Pixel coordinate tracking data:
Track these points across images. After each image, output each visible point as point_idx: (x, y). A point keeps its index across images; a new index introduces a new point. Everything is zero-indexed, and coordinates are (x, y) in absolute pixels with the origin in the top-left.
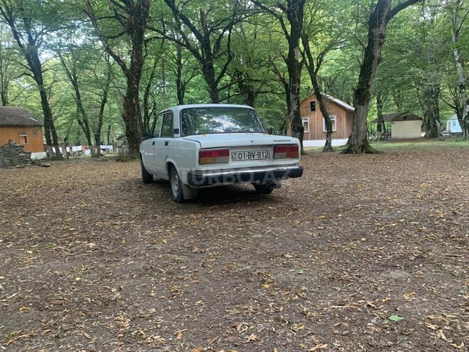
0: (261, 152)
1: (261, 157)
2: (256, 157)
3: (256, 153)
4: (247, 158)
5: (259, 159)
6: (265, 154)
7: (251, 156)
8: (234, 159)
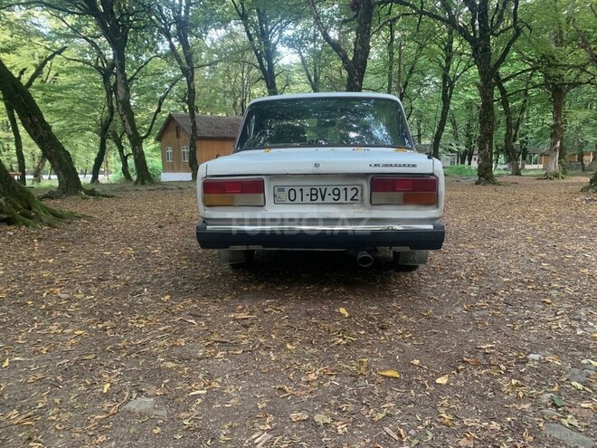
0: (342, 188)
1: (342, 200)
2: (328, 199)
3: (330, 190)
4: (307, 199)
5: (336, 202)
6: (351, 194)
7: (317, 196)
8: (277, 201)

▶ _THE PROBLEM_
Whatever lies between the first line of the data and the line holding "7: (251, 156)", inclusive, should be repeated exactly, apart from the pictures.

▶ _SOLUTION TO THIS EXERCISE_
Track these points across images. After each image, output each visible point as point_idx: (x, y). A point keeps its index across images; a new index introduces a new point. Everything is zero-indexed, and coordinates are (x, y) in absolute pixels with the origin in the top-left.
0: (261, 152)
1: (261, 157)
2: (256, 157)
3: (256, 153)
4: (247, 158)
5: (259, 159)
6: (265, 154)
7: (251, 156)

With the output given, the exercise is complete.